Sunday, August 4, 2013

Sunday Struggles

Once again I find myself struggling with Sunday.
I am thinking of all the things I wanted to do over the weekend and all the things that I did not get done.
I am thinking about all the things the I have to get done at work this week.  The pressure of getting my billing done, the pressure of getting reassessments entered and then...tie up ALL loose ends.  Don't forget to answer the phone, be compassionate, file the paperwork and the list goes on.

Once again I feel the struggle between the need to work for income and the ingrained, deep in my heart need to be home and taking caring of all the household things that get neglected while I am at work.
I am sitting here, goofing around on the internet when I should be doing something "work" related or "home" related and I can't help but feel like it doesn't matter because at the end of the day, I am not going to get any of it done.

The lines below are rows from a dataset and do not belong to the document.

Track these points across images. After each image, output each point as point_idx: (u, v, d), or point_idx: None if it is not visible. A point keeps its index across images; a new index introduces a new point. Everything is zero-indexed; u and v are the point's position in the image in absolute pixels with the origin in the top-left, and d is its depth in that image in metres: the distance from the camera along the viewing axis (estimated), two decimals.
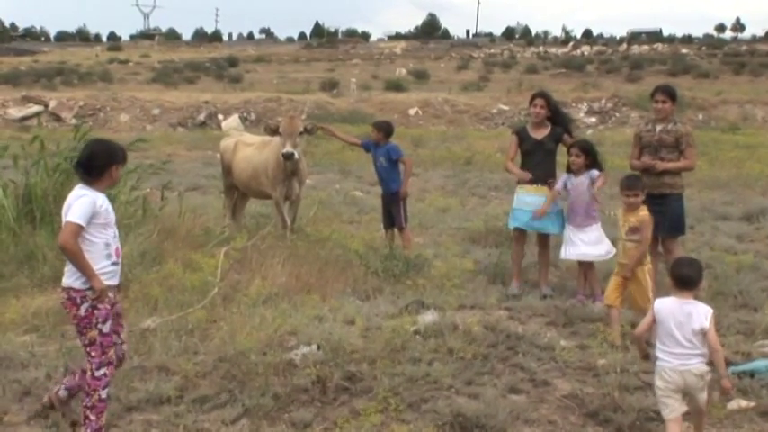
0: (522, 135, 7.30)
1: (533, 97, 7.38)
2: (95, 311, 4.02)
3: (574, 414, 4.62)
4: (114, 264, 4.13)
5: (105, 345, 4.07)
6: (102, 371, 4.07)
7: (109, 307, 4.07)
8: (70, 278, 4.05)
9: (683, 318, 3.99)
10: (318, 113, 24.37)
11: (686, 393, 4.02)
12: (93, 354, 4.06)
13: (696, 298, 4.12)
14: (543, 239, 7.32)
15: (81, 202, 3.99)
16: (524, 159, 7.31)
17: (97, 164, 4.09)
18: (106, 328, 4.07)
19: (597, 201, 6.84)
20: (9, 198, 7.45)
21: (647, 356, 4.38)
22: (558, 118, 7.33)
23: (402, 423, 4.37)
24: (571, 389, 4.89)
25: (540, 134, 7.22)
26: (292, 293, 6.46)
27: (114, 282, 4.15)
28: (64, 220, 4.03)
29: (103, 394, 4.09)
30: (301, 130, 8.35)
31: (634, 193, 5.88)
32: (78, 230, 3.95)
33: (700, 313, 3.99)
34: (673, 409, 4.01)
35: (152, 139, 20.89)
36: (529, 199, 7.15)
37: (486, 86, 42.09)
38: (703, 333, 3.95)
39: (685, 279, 4.08)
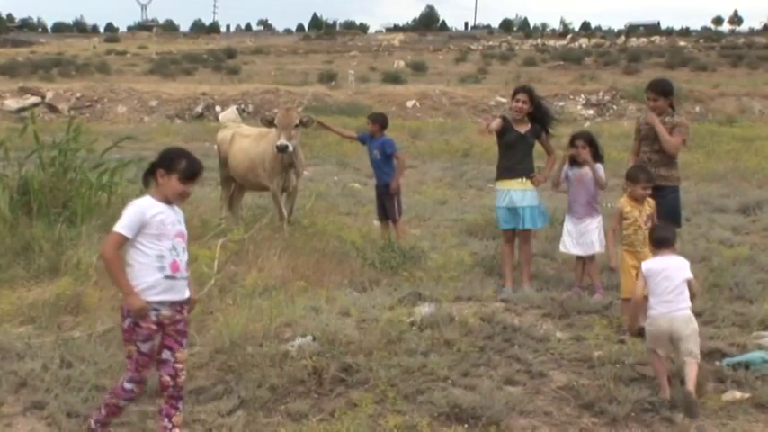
0: (507, 124, 7.03)
1: (516, 91, 7.14)
2: (137, 328, 3.88)
3: (569, 405, 4.63)
4: (169, 278, 3.89)
5: (140, 363, 3.95)
6: (130, 386, 3.99)
7: (154, 327, 3.89)
8: None
9: (672, 270, 4.70)
10: (316, 105, 24.28)
11: (673, 340, 4.61)
12: (129, 366, 3.98)
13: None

I took some time yesterday to enjoy the day.  I spent the day in one of my favorite cities with a young lady getting ready to move to that city.  The whole time I was down there I felt amazing.  I felt so renewed.  I felt like a young lady myself getting excited about starting my life as a college student.  Now I cannot harness any of that excitement, energy and newness into what I need/must do to get things accomplished.

This makes me think that I am working to hard to accomplish the things that I am not really supposed to be working to accomplish.

But how I make a change?  What change do I make?  If I stop working, are we going to be financially stable?  These are all questions that I am not sure how to answer or even if there is an answer.

For now, each day I feel a struggle.  I feel myself being pulled.  But I have to wonder when will my breaking point come and at what cost?